Si bien están en marcha importantes cambios en la seguridad social uruguaya, no cabe duda que los beneficiados con ella serán los más jóvenes que tienen por delante muchos años de aportes antes de llegar a la edad jubilatoria. O sea que estos cambios se verán en la generación actual, al llegar su hora de retiro que inevitablemente nos alcanza a todos.
En otro orden de cosas, pero siempre vinculado al tema, cabe destacar que en estas nuevas generaciones ambos sexos son mucho más participativos en los roles de la casa y cuidado de los niños; medida justa que busca equilibrar un pasado donde el hombre salía a trabajar y la mujer cargaba con la mayor responsabilidad en lo que se refería al hogar: esposo, hijos y cuidado de familiares de edad avanzada.

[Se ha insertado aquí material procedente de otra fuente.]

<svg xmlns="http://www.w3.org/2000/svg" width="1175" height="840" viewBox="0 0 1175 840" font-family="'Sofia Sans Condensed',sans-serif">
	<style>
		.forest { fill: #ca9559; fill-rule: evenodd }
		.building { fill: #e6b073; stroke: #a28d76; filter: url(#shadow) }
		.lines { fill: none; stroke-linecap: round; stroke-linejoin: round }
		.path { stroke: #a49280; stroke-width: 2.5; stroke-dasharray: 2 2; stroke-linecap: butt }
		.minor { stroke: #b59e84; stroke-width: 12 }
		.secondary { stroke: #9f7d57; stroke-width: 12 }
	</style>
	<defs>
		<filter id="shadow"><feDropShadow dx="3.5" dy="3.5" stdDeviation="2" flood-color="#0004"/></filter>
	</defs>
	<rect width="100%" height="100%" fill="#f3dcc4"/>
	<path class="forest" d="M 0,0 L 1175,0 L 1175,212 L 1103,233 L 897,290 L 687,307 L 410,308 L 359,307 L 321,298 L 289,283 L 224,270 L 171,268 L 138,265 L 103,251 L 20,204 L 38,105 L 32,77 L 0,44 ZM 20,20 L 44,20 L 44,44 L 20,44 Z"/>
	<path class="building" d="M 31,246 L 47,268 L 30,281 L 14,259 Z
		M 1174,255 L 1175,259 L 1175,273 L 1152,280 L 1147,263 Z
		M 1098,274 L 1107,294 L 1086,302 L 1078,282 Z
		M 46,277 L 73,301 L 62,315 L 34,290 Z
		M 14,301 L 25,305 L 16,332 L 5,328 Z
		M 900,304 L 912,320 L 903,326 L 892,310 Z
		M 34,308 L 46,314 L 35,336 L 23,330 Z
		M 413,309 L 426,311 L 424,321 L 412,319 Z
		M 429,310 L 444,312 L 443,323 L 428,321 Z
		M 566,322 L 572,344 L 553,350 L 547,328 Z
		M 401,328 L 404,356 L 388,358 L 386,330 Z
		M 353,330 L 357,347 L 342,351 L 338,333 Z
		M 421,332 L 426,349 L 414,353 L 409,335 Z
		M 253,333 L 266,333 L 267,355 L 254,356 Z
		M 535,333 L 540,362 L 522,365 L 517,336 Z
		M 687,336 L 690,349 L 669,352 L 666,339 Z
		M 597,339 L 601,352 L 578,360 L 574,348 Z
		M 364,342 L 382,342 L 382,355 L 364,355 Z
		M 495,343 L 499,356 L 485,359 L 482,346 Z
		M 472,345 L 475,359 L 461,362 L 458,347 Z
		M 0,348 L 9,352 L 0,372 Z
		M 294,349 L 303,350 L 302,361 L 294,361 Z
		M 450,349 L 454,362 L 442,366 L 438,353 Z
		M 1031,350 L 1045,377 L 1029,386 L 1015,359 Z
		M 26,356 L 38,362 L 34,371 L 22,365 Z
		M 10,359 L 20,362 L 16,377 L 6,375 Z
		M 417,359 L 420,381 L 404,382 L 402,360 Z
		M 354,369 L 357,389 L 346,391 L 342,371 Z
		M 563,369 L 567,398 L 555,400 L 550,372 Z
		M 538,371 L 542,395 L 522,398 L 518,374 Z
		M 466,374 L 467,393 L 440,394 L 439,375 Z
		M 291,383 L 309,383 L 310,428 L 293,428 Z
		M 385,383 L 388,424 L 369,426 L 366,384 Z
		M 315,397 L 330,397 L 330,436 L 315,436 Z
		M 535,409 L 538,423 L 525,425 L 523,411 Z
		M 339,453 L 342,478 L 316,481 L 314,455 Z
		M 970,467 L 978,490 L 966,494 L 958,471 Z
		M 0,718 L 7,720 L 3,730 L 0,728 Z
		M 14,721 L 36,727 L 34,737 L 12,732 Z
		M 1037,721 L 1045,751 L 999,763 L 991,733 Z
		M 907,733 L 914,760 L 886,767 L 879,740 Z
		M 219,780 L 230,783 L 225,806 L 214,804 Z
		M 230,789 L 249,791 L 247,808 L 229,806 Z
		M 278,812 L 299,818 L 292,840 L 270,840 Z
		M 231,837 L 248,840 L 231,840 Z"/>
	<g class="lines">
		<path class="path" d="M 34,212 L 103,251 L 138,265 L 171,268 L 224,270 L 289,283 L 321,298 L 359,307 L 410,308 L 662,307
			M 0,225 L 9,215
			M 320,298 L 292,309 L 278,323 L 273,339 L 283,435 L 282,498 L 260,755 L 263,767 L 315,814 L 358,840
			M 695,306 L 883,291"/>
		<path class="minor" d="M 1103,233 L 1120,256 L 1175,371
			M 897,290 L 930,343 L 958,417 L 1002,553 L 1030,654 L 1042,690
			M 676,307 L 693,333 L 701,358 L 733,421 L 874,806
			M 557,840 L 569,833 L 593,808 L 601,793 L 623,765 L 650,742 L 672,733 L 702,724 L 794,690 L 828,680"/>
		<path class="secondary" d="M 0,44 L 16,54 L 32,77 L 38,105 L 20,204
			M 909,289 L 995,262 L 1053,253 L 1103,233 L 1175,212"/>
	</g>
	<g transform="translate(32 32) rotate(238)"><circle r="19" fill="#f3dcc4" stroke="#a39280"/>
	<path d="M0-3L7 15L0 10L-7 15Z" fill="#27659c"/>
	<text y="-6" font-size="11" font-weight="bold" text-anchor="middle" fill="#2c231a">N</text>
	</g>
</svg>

Las mujeres nacidas a mediados del siglo XX, es notorio que en gran número accedieron a ocupaciones laborales por voluntad propia y también por necesidad económica, conformando un grupo social femenino que fue una transición entre aquella figura hogareña de antaño y la que hoy forman las jóvenes con un estilo de vida totalmente diferente.
Actualmente se nota un cambio de rol en las uruguayas, que han mostrado su capacidad para desarrollarse en otros terrenos que antiguamente eran exclusivos del sexo masculino, sin ser estigmatizadas por el hecho de ser mujeres.
Pero es una realidad que rompe los ojos la situación complicada de tantas compatriotas adultas mayores que al no haber trabajado fuera de casa durante su vida por razones familiares u otras causales justificadas, no tuvieron un salario para efectuar aportes a la seguridad social; no pudiendo por ende acceder a una jubilación cuando llegaron a su edad madura.
Muchas de estas ciudadanas además, por circunstancias no previstas de la vida, terminaron en soledad agravando su situación.
Estas compatriotas cuyo aporte a la sociedad ha sido indiscutible y cierto, deberían recibir distintas opciones de ayuda del Estado para enfrentar su vejez en forma honorable.
La mujer mayor uruguaya ha prestado un servicio a la sociedad, merece con justicia un reconocimiento y un amparo por parte del gobierno.
Es difícil entender cómo no se aplican sanciones legales hacia familiares directos de estas personas de edad en soledad, enfermedad o desamparo que se desentienden de sus responsabilidad hacia ellos; para que se haga justicia y la mujer mayor sea amparada por quienes corresponda.